Task to carry out: From the line containing "text: (345, 332) -> (460, 388), moved" to the last line below, retype everything word for word.

Data to examine:
..........
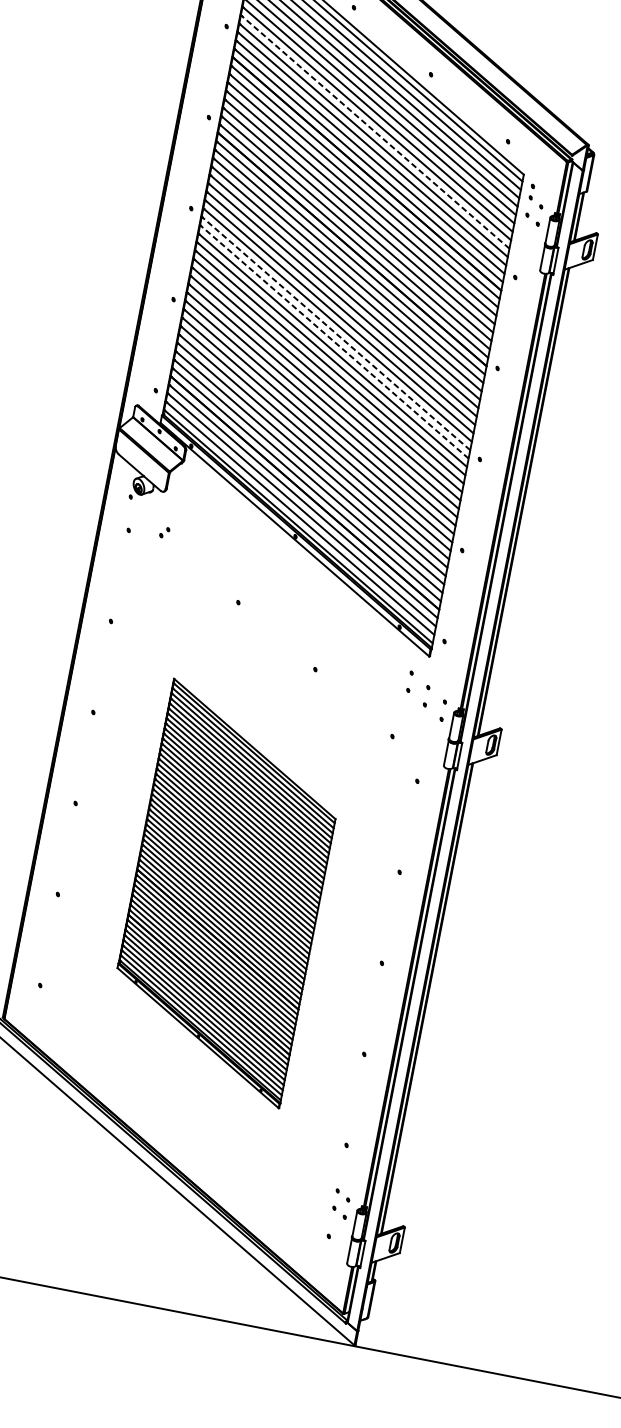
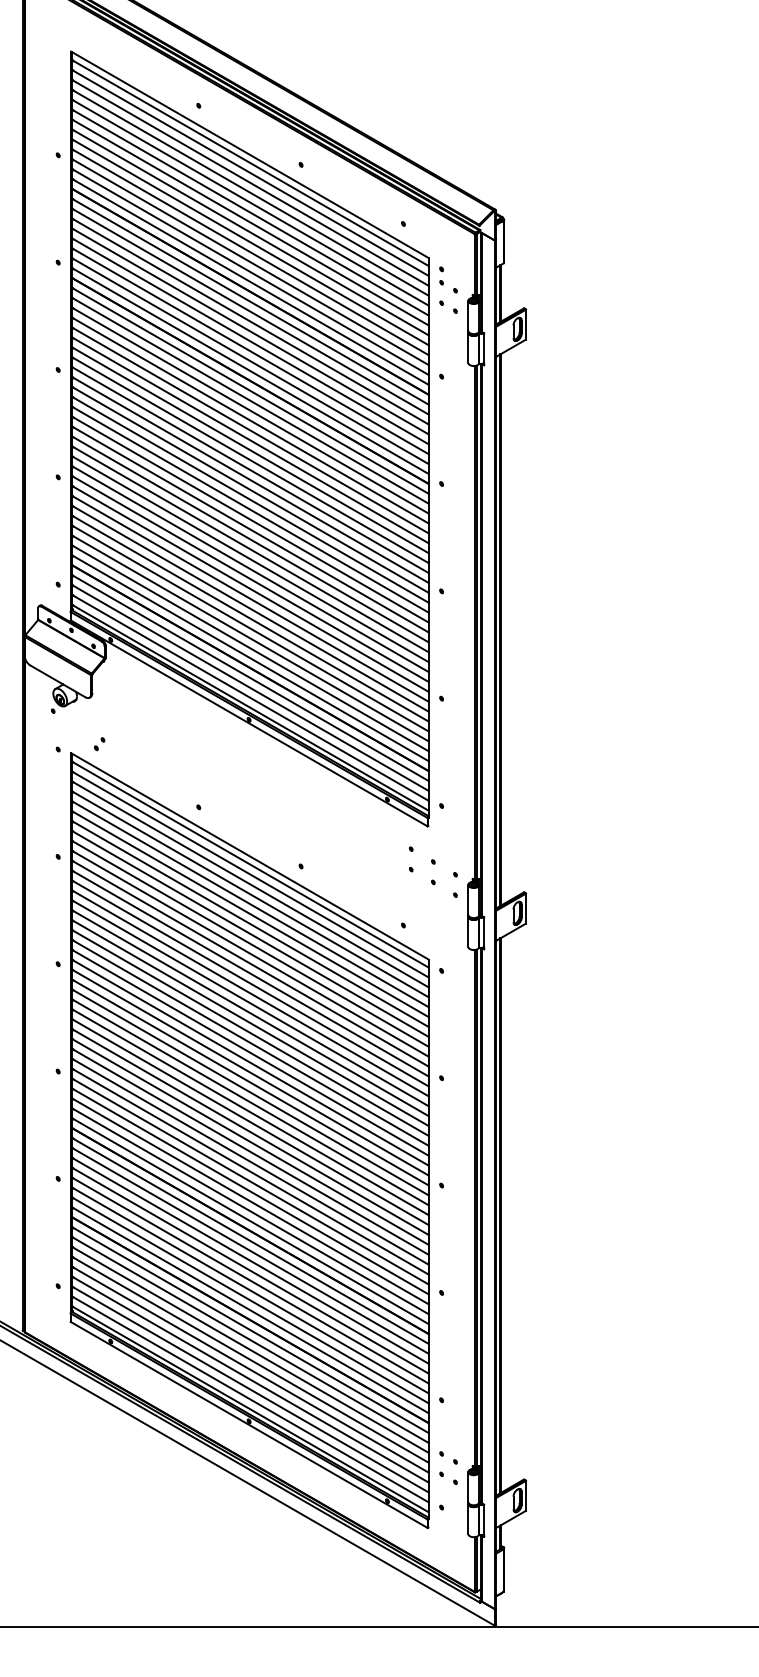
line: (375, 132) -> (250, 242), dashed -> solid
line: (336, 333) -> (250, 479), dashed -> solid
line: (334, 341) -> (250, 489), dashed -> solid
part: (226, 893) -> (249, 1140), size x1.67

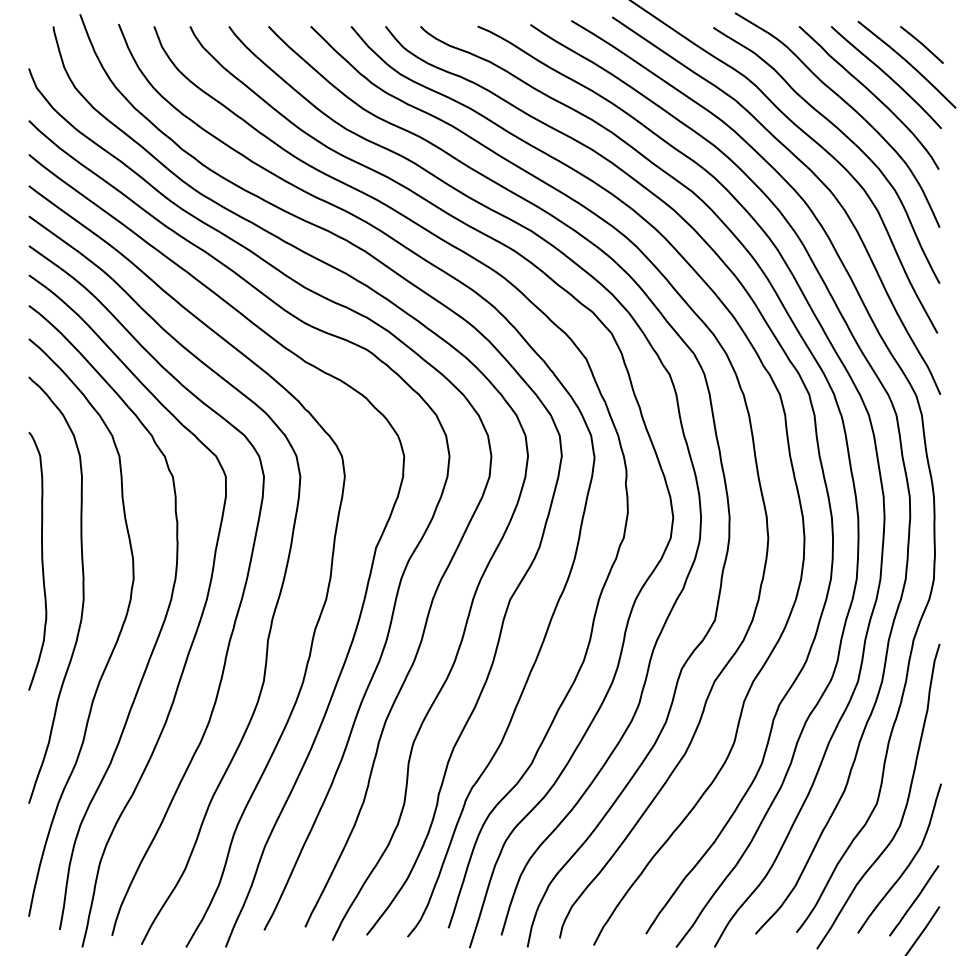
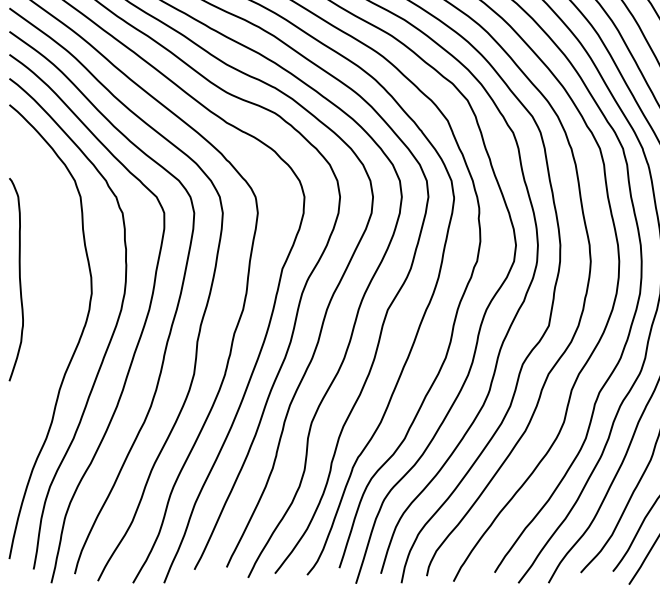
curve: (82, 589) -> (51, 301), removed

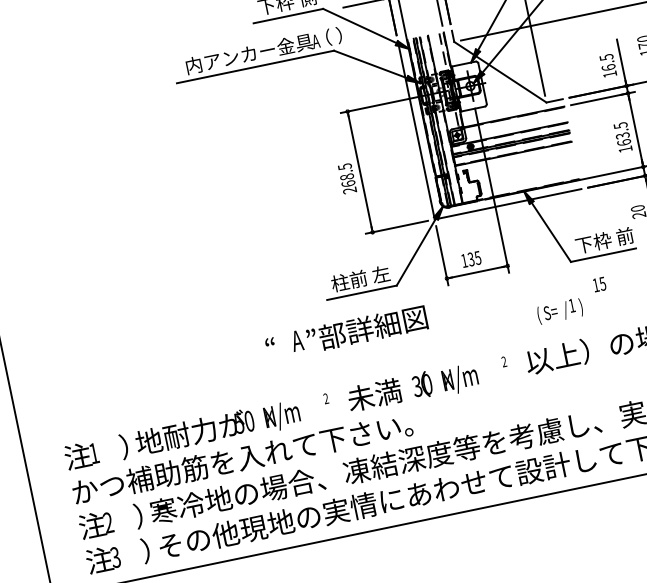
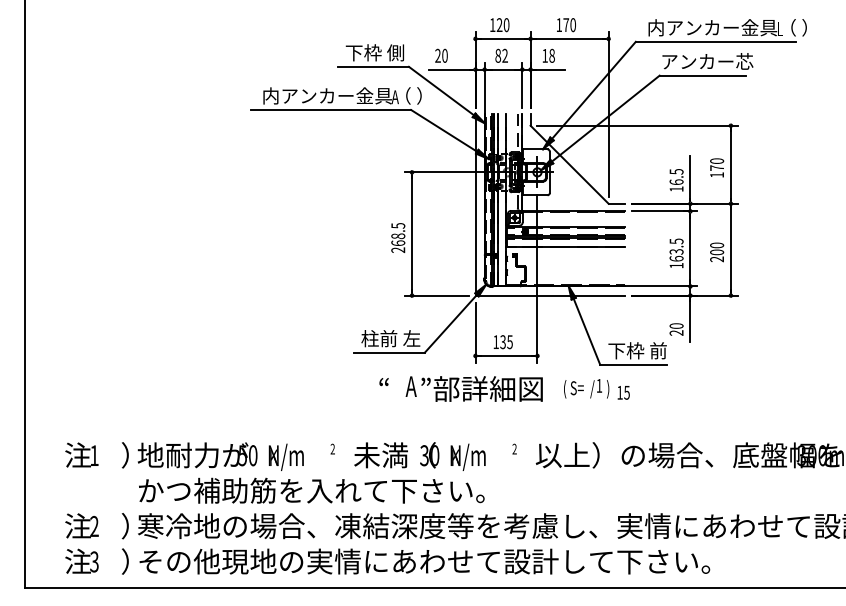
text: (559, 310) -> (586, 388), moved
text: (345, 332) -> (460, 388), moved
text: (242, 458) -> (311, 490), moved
..........
Response to the task:
text: (345, 332) -> (460, 388), moved
text: (242, 458) -> (311, 490), moved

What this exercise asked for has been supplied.